We certainly want to be able to parameterize these molecules, though! And "nearly useful coverage" is one of our main selling points, so we don't want to handicap ourself here.

@jchodera what I'm saying is, if someone tries to simulate a molecule and/or protonation state which could never exist, we have at least two options: 1) Tell them it's chemistry which could never exist and stop, or 2) Extend the toolkit so it will allow people to blindly plunge ahead and produce useless results

The first of these sounds more useful to me.

Thus, until we have an example where we ACTUALLY HAVE missing BCCs for chemistry which is reasonable/should exist, it's more important that we have "sanity checks" for incoming molecules (see #61 ) than that we fix this issue.

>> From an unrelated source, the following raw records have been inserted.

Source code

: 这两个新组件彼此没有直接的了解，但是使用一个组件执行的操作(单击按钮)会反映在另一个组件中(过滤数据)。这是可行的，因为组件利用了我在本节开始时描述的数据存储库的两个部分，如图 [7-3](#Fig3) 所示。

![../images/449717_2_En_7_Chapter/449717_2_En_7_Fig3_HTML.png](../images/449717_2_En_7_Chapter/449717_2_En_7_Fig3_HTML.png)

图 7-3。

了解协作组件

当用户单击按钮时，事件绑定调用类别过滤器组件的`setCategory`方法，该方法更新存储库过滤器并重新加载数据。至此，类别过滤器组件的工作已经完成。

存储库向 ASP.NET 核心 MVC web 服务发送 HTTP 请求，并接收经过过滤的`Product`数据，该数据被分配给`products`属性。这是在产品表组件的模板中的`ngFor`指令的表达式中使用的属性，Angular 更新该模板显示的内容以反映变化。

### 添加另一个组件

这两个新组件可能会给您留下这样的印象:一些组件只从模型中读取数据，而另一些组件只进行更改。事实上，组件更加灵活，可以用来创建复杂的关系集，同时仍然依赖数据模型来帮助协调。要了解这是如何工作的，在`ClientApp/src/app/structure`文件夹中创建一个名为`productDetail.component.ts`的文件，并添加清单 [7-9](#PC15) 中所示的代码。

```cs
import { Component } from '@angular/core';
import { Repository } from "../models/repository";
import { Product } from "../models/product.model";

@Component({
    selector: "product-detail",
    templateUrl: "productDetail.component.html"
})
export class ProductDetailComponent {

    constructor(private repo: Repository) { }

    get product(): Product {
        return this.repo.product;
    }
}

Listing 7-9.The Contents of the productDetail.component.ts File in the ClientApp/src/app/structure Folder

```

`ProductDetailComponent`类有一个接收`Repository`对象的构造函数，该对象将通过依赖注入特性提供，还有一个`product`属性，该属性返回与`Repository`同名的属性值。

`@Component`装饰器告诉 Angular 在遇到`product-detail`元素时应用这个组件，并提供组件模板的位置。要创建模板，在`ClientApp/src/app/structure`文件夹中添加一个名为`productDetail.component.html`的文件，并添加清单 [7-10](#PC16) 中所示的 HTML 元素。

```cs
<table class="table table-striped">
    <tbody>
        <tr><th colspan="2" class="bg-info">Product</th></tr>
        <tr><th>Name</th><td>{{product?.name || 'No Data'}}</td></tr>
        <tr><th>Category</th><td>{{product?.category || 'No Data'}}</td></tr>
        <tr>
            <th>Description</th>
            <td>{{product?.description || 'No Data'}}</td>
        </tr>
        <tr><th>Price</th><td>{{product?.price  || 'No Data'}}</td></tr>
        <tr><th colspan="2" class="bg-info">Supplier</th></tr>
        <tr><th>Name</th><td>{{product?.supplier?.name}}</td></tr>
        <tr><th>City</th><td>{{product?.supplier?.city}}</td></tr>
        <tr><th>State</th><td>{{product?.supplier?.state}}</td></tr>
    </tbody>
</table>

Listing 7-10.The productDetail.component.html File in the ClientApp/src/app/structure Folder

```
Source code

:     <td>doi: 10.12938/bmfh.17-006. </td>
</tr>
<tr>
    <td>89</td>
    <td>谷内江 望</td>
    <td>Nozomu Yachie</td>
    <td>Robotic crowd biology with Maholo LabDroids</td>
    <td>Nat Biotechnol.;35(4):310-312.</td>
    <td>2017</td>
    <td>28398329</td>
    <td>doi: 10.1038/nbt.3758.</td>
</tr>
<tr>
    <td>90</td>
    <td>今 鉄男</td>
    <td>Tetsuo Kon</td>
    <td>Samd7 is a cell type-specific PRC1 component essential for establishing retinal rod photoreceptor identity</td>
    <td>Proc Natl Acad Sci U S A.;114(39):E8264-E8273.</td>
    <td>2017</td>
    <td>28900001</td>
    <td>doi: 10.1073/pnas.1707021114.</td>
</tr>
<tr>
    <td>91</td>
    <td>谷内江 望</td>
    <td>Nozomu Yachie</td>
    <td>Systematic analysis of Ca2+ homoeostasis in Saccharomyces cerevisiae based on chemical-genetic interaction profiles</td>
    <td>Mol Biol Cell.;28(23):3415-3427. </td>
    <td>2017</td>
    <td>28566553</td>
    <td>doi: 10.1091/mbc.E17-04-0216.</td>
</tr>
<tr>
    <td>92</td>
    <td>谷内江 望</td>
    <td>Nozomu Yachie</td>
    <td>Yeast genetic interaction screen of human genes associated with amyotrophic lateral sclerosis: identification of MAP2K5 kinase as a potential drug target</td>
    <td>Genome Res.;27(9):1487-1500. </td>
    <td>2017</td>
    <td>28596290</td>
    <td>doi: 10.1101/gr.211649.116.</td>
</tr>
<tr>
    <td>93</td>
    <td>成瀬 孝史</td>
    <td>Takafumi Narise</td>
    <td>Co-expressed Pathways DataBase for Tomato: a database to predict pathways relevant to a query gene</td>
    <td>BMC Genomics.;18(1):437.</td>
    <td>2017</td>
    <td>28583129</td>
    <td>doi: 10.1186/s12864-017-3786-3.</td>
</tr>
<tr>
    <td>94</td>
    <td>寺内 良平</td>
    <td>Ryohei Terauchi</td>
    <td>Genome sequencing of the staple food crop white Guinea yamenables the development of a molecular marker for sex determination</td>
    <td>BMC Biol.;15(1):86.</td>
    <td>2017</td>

Right now, we do not have a test case to test a fix to this issue -- that is to say, we don't have a molecule which we SHOULD be able to assign parameters to which we cannot parameterize because of a missing BCC. All we have are molecules which cannot exist and therefore we don't care about parameterizing.

[davidlmobley]

To say that another way, I see our goal is to be able to parameterize all (organic) compounds anyone might reasonably want to consider. We aren't particularly concerned about our coverage of chemical space that could never possibly exist -- we have our hands full enough covering chemical space which does or could reasonably exist without having to worry about, say, carbon with six bonds, or nitrogen with five bonds, or...

[jchodera]

Do we want to have a "safe mode" for default application, and an "unsafe mode" for maximum coverage?

[davidlmobley]

Do you have a use case example of where you would want the unsafe mode?

[mattwthompson]

This molecule can be assigned charges in the current infrastructure, either by using the ELF10 variant with OpenEye or the RDKit/AmberTools code path. The specific issue of using non-ELF10 AM1BCC (i.e. oequacpac.OEAM1BCCCharges) remains and seems to be an actual behavior issue with the underlying toolkit (?).

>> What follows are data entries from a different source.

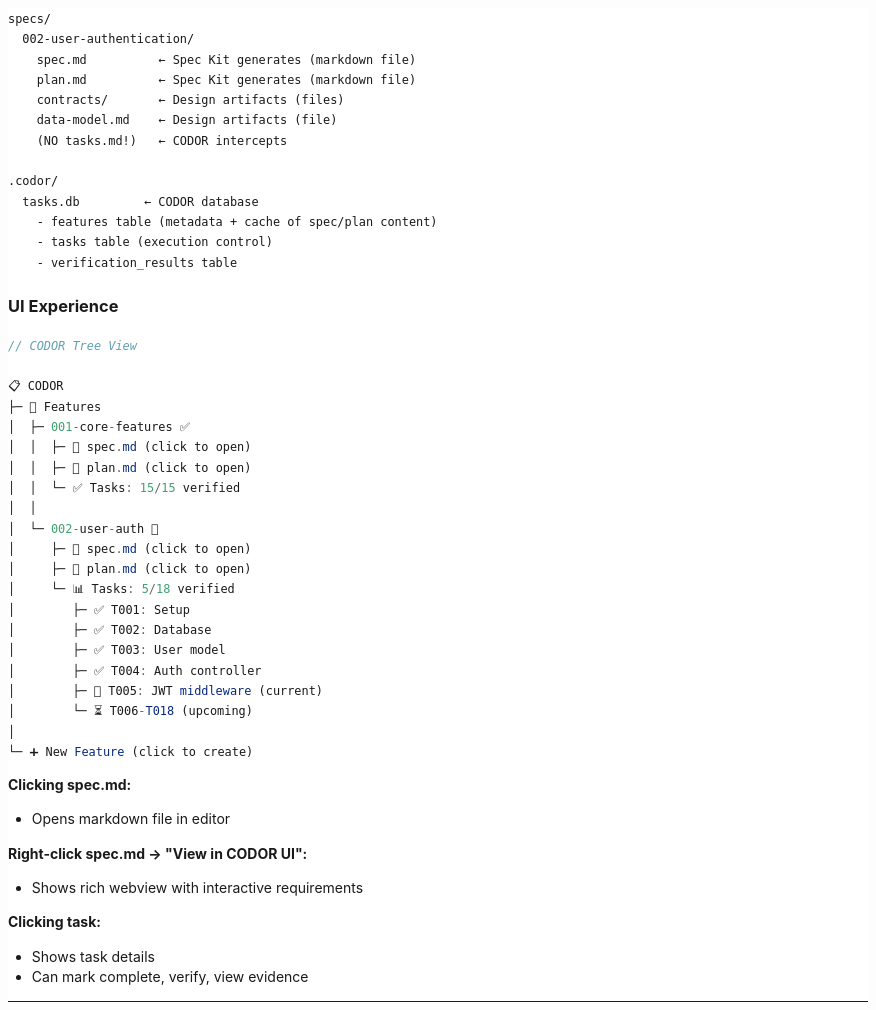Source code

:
```
specs/
  002-user-authentication/
    spec.md          ← Spec Kit generates (markdown file)
    plan.md          ← Spec Kit generates (markdown file)
    contracts/       ← Design artifacts (files)
    data-model.md    ← Design artifacts (file)
    (NO tasks.md!)   ← CODOR intercepts

.codor/
  tasks.db         ← CODOR database
    - features table (metadata + cache of spec/plan content)
    - tasks table (execution control)
    - verification_results table
```

### UI Experience

```typescript
// CODOR Tree View

📋 CODOR
├─ 📁 Features
│  ├─ 001-core-features ✅
│  │  ├─ 📄 spec.md (click to open)
│  │  ├─ 📐 plan.md (click to open)
│  │  └─ ✅ Tasks: 15/15 verified
│  │
│  └─ 002-user-auth 🔄
│     ├─ 📄 spec.md (click to open)
│     ├─ 📐 plan.md (click to open)
│     └─ 📊 Tasks: 5/18 verified
│        ├─ ✅ T001: Setup
│        ├─ ✅ T002: Database
│        ├─ ✅ T003: User model
│        ├─ ✅ T004: Auth controller
│        ├─ 🔄 T005: JWT middleware (current)
│        └─ ⏳ T006-T018 (upcoming)
│
└─ ➕ New Feature (click to create)
```

**Clicking spec.md:**
- Opens markdown file in editor

**Right-click spec.md → "View in CODOR UI":**
- Shows rich webview with interactive requirements

**Clicking task:**
- Shows task details
- Can mark complete, verify, view evidence

---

from openff.toolkit.typing.engines.smirnoff import ForceField
from openff.toolkit.topology import Molecule
from openff.toolkit.topology import Topology
from openff.toolkit.utils.exceptions import UnassignedBondParameterException
from openff.toolkit.utils import (
    ToolkitRegistry,
    RDKitToolkitWrapper,
    AmberToolsToolkitWrapper,
    OpenEyeToolkitWrapper,
)

molecule = Molecule.from_file("27_C2H3O3.mol2")

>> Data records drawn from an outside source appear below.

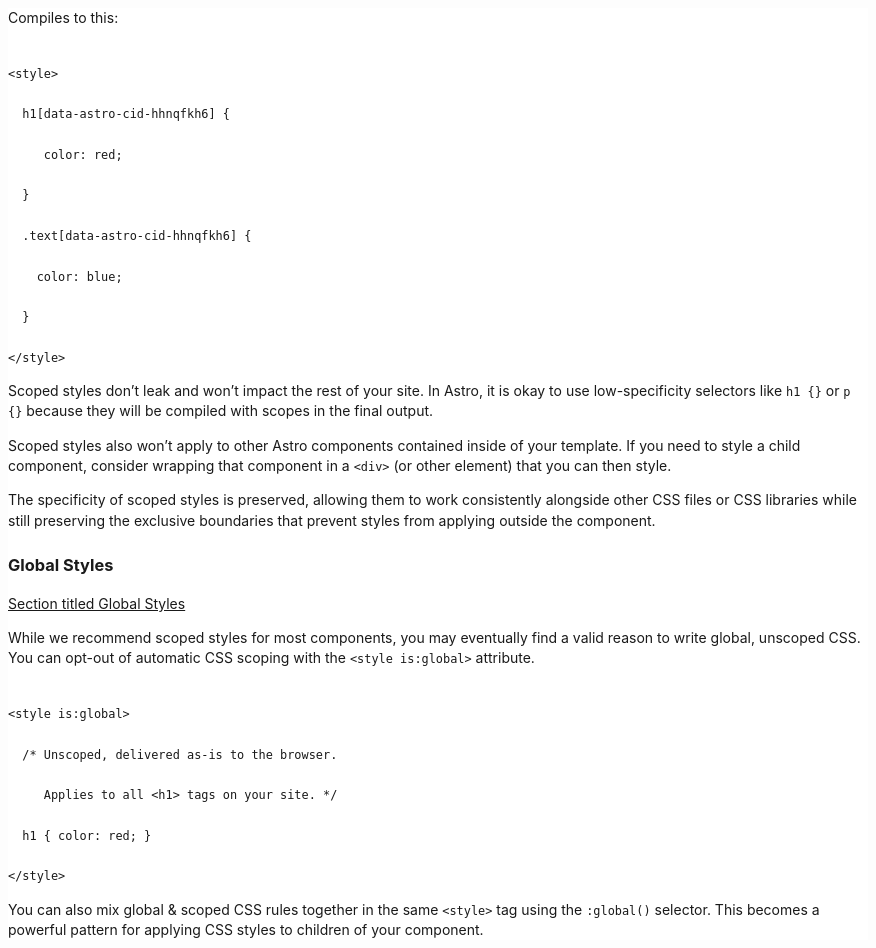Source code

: Compiles to this:

```

<style>

  h1[data-astro-cid-hhnqfkh6] {

     color: red;

  }

  .text[data-astro-cid-hhnqfkh6] {

    color: blue;

  }

</style>
```

Scoped styles don’t leak and won’t impact the rest of your site. In Astro, it is okay to use low-specificity selectors like `h1 {}` or `p {}` because they will be compiled with scopes in the final output.

Scoped styles also won’t apply to other Astro components contained inside of your template. If you need to style a child component, consider wrapping that component in a `<div>` (or other element) that you can then style.

The specificity of scoped styles is preserved, allowing them to work consistently alongside other CSS files or CSS libraries while still preserving the exclusive boundaries that prevent styles from applying outside the component.

### Global Styles

[Section titled Global Styles](https://docs.astro.build/en/guides/styling/#global-styles)

While we recommend scoped styles for most components, you may eventually find a valid reason to write global, unscoped CSS. You can opt-out of automatic CSS scoping with the `<style is:global>` attribute.

```

<style is:global>

  /* Unscoped, delivered as-is to the browser.

     Applies to all <h1> tags on your site. */

  h1 { color: red; }

</style>
```

You can also mix global & scoped CSS rules together in the same `<style>` tag using the `:global()` selector. This becomes a powerful pattern for applying CSS styles to children of your component.
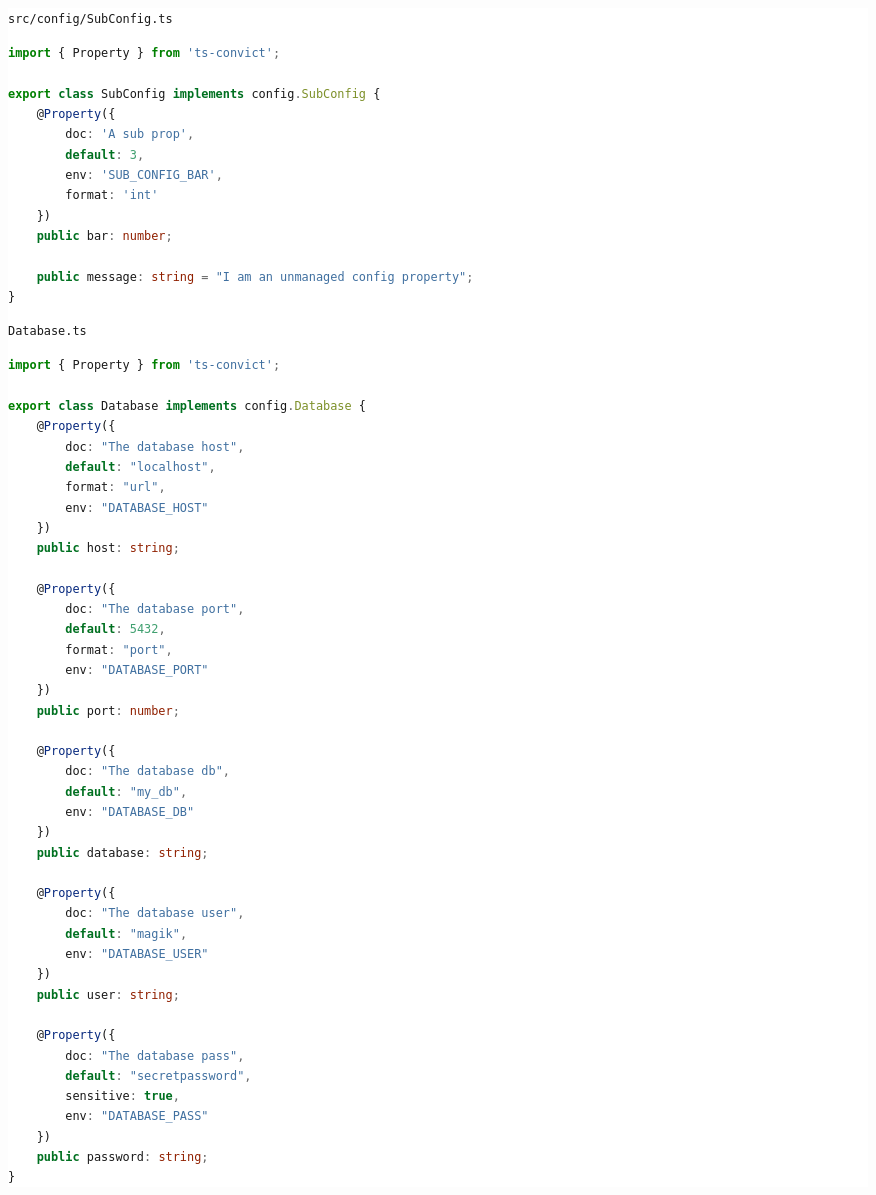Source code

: `src/config/SubConfig.ts`
```typescript
import { Property } from 'ts-convict';

export class SubConfig implements config.SubConfig {
    @Property({
        doc: 'A sub prop',
        default: 3,
        env: 'SUB_CONFIG_BAR',
        format: 'int'
    })
    public bar: number;

    public message: string = "I am an unmanaged config property";
}
```

`Database.ts`
```typescript
import { Property } from 'ts-convict';

export class Database implements config.Database {
    @Property({
        doc: "The database host",
        default: "localhost",
        format: "url",
        env: "DATABASE_HOST"
    })
    public host: string;

    @Property({
        doc: "The database port",
        default: 5432,
        format: "port",
        env: "DATABASE_PORT"
    })
    public port: number;

    @Property({
        doc: "The database db",
        default: "my_db",
        env: "DATABASE_DB"
    })
    public database: string;

    @Property({
        doc: "The database user",
        default: "magik",
        env: "DATABASE_USER"
    })
    public user: string;

    @Property({
        doc: "The database pass",
        default: "secretpassword",
        sensitive: true,
        env: "DATABASE_PASS"
    })
    public password: string;
}
```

forcefield = ForceField("smirnoff99Frosst_experimental.offxml")

try:
    system = forcefield.create_openmm_system(molecule.to_topology())
except UnassignedBondParameterException:
    print("Still can't parameterize that O-O bond")

# These cases each work
molecule.assign_partial_charges(
    partial_charge_method="am1bccelf10",
    toolkit_registry=OpenEyeToolkitWrapper(),
)
molecule.assign_partial_charges(
    partial_charge_method="am1bcc",
    toolkit_registry=ToolkitRegistry([RDKitToolkitWrapper(), AmberToolsToolkitWrapper()]),
)

# This one still fails - but is somewhat obtuse
molecule.assign_partial_charges(
    partial_charge_method="am1bcc",
    toolkit_registry=OpenEyeToolkitWrapper(),
)

Still can't parameterize that O-O bond
Traceback (most recent call last):
  File "reproduce.py", line 22, in <module>
    molecule.assign_partial_charges(
  File "/Users/mwt/software/openforcefield/openff/toolkit/topology/molecule.py", line 3648, in assign_partial_charges
    toolkit.assign_partial_charges(
  File "/Users/mwt/software/openforcefield/openff/toolkit/utils/openeye_wrapper.py", line 2089, in assign_partial_charges
    raise ChargeCalculationError(
openff.toolkit.utils.exceptions.ChargeCalculationError: Unable to assign charges: Warning: BCIChargeCorrector: BCI charge corrections for mol
Warning:                     missing bcc parameter for the O3-O5 bond (BCIType 310931)
Warning: Unable to assign all BCCs in

This issue is old without movement and advocating for some out-of-spec behavior so I'm going to close it. Presumably this idea can be revived if somebody wants to pitch this behavior (falling back from AM1BCC to just AM1 in cases of strange enough chemistry that no BCCs are found) as a spec change.